▶ _Aim of the exercise_: Can you convert the lines below into a JSON list of strings, with one string for each line and any blank lines left out?

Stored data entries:
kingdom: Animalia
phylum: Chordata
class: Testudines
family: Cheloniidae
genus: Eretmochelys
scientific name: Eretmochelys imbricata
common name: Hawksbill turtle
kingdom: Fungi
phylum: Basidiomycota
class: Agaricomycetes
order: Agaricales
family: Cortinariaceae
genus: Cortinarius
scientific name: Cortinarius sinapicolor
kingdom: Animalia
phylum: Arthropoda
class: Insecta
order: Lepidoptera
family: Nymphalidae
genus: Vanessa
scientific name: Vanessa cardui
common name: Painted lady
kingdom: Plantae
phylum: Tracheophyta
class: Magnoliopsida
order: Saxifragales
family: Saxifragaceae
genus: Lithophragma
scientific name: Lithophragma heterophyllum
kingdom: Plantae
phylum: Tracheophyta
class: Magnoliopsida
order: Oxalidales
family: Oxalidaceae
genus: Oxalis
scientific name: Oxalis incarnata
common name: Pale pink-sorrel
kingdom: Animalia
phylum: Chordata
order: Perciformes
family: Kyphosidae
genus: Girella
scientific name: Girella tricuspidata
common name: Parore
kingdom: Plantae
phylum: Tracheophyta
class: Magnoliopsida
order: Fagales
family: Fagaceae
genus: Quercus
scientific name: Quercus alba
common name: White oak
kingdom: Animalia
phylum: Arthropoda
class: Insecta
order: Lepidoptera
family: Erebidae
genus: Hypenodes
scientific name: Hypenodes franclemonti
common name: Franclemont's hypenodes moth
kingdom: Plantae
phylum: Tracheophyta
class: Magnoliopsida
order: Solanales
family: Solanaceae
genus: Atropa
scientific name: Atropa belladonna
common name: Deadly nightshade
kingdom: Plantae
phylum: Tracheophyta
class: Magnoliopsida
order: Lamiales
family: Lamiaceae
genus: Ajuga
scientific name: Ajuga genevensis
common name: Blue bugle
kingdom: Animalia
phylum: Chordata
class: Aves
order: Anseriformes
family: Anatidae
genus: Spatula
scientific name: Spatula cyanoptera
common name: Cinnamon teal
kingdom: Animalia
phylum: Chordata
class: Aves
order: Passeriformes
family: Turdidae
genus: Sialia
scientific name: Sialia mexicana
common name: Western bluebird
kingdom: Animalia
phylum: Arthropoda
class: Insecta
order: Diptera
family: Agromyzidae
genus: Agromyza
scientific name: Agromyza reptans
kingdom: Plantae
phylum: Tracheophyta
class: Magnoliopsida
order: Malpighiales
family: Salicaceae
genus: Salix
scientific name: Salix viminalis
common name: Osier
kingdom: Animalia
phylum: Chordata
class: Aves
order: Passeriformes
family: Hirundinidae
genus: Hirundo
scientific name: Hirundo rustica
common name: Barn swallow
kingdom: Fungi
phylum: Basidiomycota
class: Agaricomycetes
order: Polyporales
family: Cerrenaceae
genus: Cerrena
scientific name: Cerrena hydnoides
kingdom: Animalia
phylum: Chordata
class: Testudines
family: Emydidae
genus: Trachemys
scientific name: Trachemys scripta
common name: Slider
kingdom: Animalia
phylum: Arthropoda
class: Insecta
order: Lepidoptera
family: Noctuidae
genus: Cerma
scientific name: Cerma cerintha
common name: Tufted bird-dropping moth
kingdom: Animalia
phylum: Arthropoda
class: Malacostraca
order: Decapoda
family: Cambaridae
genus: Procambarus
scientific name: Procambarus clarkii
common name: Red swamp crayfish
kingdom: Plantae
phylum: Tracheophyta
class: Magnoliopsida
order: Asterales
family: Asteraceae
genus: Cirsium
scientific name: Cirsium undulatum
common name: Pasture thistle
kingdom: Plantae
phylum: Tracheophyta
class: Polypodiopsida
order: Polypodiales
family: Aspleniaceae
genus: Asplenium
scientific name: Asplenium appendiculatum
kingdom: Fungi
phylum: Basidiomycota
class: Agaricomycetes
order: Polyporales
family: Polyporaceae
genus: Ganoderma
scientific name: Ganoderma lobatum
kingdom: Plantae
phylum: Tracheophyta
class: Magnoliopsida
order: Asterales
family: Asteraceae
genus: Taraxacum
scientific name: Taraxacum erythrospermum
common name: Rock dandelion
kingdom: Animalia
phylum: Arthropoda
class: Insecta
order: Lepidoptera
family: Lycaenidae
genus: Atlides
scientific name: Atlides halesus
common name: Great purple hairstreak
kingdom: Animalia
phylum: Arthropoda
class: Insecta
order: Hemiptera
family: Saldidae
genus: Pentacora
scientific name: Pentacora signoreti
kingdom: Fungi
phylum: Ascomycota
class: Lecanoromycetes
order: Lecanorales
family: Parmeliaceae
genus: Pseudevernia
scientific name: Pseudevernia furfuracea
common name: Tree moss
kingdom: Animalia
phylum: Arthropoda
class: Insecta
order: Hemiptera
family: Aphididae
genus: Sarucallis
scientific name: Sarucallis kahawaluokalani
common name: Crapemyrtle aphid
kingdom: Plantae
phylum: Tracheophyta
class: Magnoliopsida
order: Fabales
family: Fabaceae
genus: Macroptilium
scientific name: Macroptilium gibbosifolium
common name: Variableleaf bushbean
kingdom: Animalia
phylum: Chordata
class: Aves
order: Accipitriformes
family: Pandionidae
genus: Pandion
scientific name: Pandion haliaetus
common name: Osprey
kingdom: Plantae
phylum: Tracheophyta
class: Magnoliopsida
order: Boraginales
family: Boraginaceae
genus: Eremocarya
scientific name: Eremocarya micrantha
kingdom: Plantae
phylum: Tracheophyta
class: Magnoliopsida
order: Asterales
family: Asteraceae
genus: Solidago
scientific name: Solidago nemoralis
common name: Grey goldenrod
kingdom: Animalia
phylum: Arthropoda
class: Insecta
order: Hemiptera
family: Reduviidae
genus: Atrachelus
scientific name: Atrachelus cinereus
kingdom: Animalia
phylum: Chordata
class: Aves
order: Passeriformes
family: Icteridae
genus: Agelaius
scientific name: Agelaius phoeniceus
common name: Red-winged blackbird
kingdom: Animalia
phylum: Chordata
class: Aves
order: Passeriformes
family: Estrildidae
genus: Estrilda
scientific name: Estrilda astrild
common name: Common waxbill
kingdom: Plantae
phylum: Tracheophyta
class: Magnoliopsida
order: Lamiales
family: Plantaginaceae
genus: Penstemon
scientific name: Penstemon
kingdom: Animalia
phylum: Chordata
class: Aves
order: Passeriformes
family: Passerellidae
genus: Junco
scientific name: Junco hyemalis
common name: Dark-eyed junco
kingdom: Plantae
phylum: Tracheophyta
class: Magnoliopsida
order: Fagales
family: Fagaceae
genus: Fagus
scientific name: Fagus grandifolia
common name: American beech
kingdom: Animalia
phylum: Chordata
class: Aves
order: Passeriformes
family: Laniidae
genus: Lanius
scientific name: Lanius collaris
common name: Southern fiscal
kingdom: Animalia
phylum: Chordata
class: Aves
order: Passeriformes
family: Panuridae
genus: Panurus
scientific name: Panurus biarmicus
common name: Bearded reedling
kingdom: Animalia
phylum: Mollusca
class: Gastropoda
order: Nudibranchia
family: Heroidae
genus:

▶ _Response_:
[
  "kingdom: Animalia",
  "phylum: Chordata",
  "class: Testudines",
  "family: Cheloniidae",
  "genus: Eretmochelys",
  "scientific name: Eretmochelys imbricata",
  "common name: Hawksbill turtle",
  "kingdom: Fungi",
  "phylum: Basidiomycota",
  "class: Agaricomycetes",
  "order: Agaricales",
  "family: Cortinariaceae",
  "genus: Cortinarius",
  "scientific name: Cortinarius sinapicolor",
  "kingdom: Animalia",
  "phylum: Arthropoda",
  "class: Insecta",
  "order: Lepidoptera",
  "family: Nymphalidae",
  "genus: Vanessa",
  "scientific name: Vanessa cardui",
  "common name: Painted lady",
  "kingdom: Plantae",
  "phylum: Tracheophyta",
  "class: Magnoliopsida",
  "order: Saxifragales",
  "family: Saxifragaceae",
  "genus: Lithophragma",
  "scientific name: Lithophragma heterophyllum",
  "kingdom: Plantae",
  "phylum: Tracheophyta",
  "class: Magnoliopsida",
  "order: Oxalidales",
  "family: Oxalidaceae",
  "genus: Oxalis",
  "scientific name: Oxalis incarnata",
  "common name: Pale pink-sorrel",
  "kingdom: Animalia",
  "phylum: Chordata",
  "order: Perciformes",
  "family: Kyphosidae",
  "genus: Girella",
  "scientific name: Girella tricuspidata",
  "common name: Parore",
  "kingdom: Plantae",
  "phylum: Tracheophyta",
  "class: Magnoliopsida",
  "order: Fagales",
  "family: Fagaceae",
  "genus: Quercus",
  "scientific name: Quercus alba",
  "common name: White oak",
  "kingdom: Animalia",
  "phylum: Arthropoda",
  "class: Insecta",
  "order: Lepidoptera",
  "family: Erebidae",
  "genus: Hypenodes",
  "scientific name: Hypenodes franclemonti",
  "common name: Franclemont's hypenodes moth",
  "kingdom: Plantae",
  "phylum: Tracheophyta",
  "class: Magnoliopsida",
  "order: Solanales",
  "family: Solanaceae",
  "genus: Atropa",
  "scientific name: Atropa belladonna",
  "common name: Deadly nightshade",
  "kingdom: Plantae",
  "phylum: Tracheophyta",
  "class: Magnoliopsida",
  "order: Lamiales",
  "family: Lamiaceae",
  "genus: Ajuga",
  "scientific name: Ajuga genevensis",
  "common name: Blue bugle",
  "kingdom: Animalia",
  "phylum: Chordata",
  "class: Aves",
  "order: Anseriformes",
  "family: Anatidae",
  "genus: Spatula",
  "scientific name: Spatula cyanoptera",
  "common name: Cinnamon teal",
  "kingdom: Animalia",
  "phylum: Chordata",
  "class: Aves",
  "order: Passeriformes",
  "family: Turdidae",
  "genus: Sialia",
  "scientific name: Sialia mexicana",
  "common name: Western bluebird",
  "kingdom: Animalia",
  "phylum: Arthropoda",
  "class: Insecta",
  "order: Diptera",
  "family: Agromyzidae",
  "genus: Agromyza",
  "scientific name: Agromyza reptans",
  "kingdom: Plantae",
  "phylum: Tracheophyta",
  "class: Magnoliopsida",
  "order: Malpighiales",
  "family: Salicaceae",
  "genus: Salix",
  "scientific name: Salix viminalis",
  "common name: Osier",
  "kingdom: Animalia",
  "phylum: Chordata",
  "class: Aves",
  "order: Passeriformes",
  "family: Hirundinidae",
  "genus: Hirundo",
  "scientific name: Hirundo rustica",
  "common name: Barn swallow",
  "kingdom: Fungi",
  "phylum: Basidiomycota",
  "class: Agaricomycetes",
  "order: Polyporales",
  "family: Cerrenaceae",
  "genus: Cerrena",
  "scientific name: Cerrena hydnoides",
  "kingdom: Animalia",
  "phylum: Chordata",
  "class: Testudines",
  "family: Emydidae",
  "genus: Trachemys",
  "scientific name: Trachemys scripta",
  "common name: Slider",
  "kingdom: Animalia",
  "phylum: Arthropoda",
  "class: Insecta",
  "order: Lepidoptera",
  "family: Noctuidae",
  "genus: Cerma",
  "scientific name: Cerma cerintha",
  "common name: Tufted bird-dropping moth",
  "kingdom: Animalia",
  "phylum: Arthropoda",
  "class: Malacostraca",
  "order: Decapoda",
  "family: Cambaridae",
  "genus: Procambarus",
  "scientific name: Procambarus clarkii",
  "common name: Red swamp crayfish",
  "kingdom: Plantae",
  "phylum: Tracheophyta",
  "class: Magnoliopsida",
  "order: Asterales",
  "family: Asteraceae",
  "genus: Cirsium",
  "scientific name: Cirsium undulatum",
  "common name: Pasture thistle",
  "kingdom: Plantae",
  "phylum: Tracheophyta",
  "class: Polypodiopsida",
  "order: Polypodiales",
  "family: Aspleniaceae",
  "genus: Asplenium",
  "scientific name: Asplenium appendiculatum",
  "kingdom: Fungi",
  "phylum: Basidiomycota",
  "class: Agaricomycetes",
  "order: Polyporales",
  "family: Polyporaceae",
  "genus: Ganoderma",
  "scientific name: Ganoderma lobatum",
  "kingdom: Plantae",
  "phylum: Tracheophyta",
  "class: Magnoliopsida",
  "order: Asterales",
  "family: Asteraceae",
  "genus: Taraxacum",
  "scientific name: Taraxacum erythrospermum",
  "common name: Rock dandelion",
  "kingdom: Animalia",
  "phylum: Arthropoda",
  "class: Insecta",
  "order: Lepidoptera",
  "family: Lycaenidae",
  "genus: Atlides",
  "scientific name: Atlides halesus",
  "common name: Great purple hairstreak",
  "kingdom: Animalia",
  "phylum: Arthropoda",
  "class: Insecta",
  "order: Hemiptera",
  "family: Saldidae",
  "genus: Pentacora",
  "scientific name: Pentacora signoreti",
  "kingdom: Fungi",
  "phylum: Ascomycota",
  "class: Lecanoromycetes",
  "order: Lecanorales",
  "family: Parmeliaceae",
  "genus: Pseudevernia",
  "scientific name: Pseudevernia furfuracea",
  "common name: Tree moss",
  "kingdom: Animalia",
  "phylum: Arthropoda",
  "class: Insecta",
  "order: Hemiptera",
  "family: Aphididae",
  "genus: Sarucallis",
  "scientific name: Sarucallis kahawaluokalani",
  "common name: Crapemyrtle aphid",
  "kingdom: Plantae",
  "phylum: Tracheophyta",
  "class: Magnoliopsida",
  "order: Fabales",
  "family: Fabaceae",
  "genus: Macroptilium",
  "scientific name: Macroptilium gibbosifolium",
  "common name: Variableleaf bushbean",
  "kingdom: Animalia",
  "phylum: Chordata",
  "class: Aves",
  "order: Accipitriformes",
  "family: Pandionidae",
  "genus: Pandion",
  "scientific name: Pandion haliaetus",
  "common name: Osprey",
  "kingdom: Plantae",
  "phylum: Tracheophyta",
  "class: Magnoliopsida",
  "order: Boraginales",
  "family: Boraginaceae",
  "genus: Eremocarya",
  "scientific name: Eremocarya micrantha",
  "kingdom: Plantae",
  "phylum: Tracheophyta",
  "class: Magnoliopsida",
  "order: Asterales",
  "family: Asteraceae",
  "genus: Solidago",
  "scientific name: Solidago nemoralis",
  "common name: Grey goldenrod",
  "kingdom: Animalia",
  "phylum: Arthropoda",
  "class: Insecta",
  "order: Hemiptera",
  "family: Reduviidae",
  "genus: Atrachelus",
  "scientific name: Atrachelus cinereus",
  "kingdom: Animalia",
  "phylum: Chordata",
  "class: Aves",
  "order: Passeriformes",
  "family: Icteridae",
  "genus: Agelaius",
  "scientific name: Agelaius phoeniceus",
  "common name: Red-winged blackbird",
  "kingdom: Animalia",
  "phylum: Chordata",
  "class: Aves",
  "order: Passeriformes",
  "family: Estrildidae",
  "genus: Estrilda",
  "scientific name: Estrilda astrild",
  "common name: Common waxbill",
  "kingdom: Plantae",
  "phylum: Tracheophyta",
  "class: Magnoliopsida",
  "order: Lamiales",
  "family: Plantaginaceae",
  "genus: Penstemon",
  "scientific name: Penstemon",
  "kingdom: Animalia",
  "phylum: Chordata",
  "class: Aves",
  "order: Passeriformes",
  "family: Passerellidae",
  "genus: Junco",
  "scientific name: Junco hyemalis",
  "common name: Dark-eyed junco",
  "kingdom: Plantae",
  "phylum: Tracheophyta",
  "class: Magnoliopsida",
  "order: Fagales",
  "family: Fagaceae",
  "genus: Fagus",
  "scientific name: Fagus grandifolia",
  "common name: American beech",
  "kingdom: Animalia",
  "phylum: Chordata",
  "class: Aves",
  "order: Passeriformes",
  "family: Laniidae",
  "genus: Lanius",
  "scientific name: Lanius collaris",
  "common name: Southern fiscal",
  "kingdom: Animalia",
  "phylum: Chordata",
  "class: Aves",
  "order: Passeriformes",
  "family: Panuridae",
  "genus: Panurus",
  "scientific name: Panurus biarmicus",
  "common name: Bearded reedling",
  "kingdom: Animalia",
  "phylum: Mollusca",
  "class: Gastropoda",
  "order: Nudibranchia",
  "family: Heroidae",
  "genus:"
]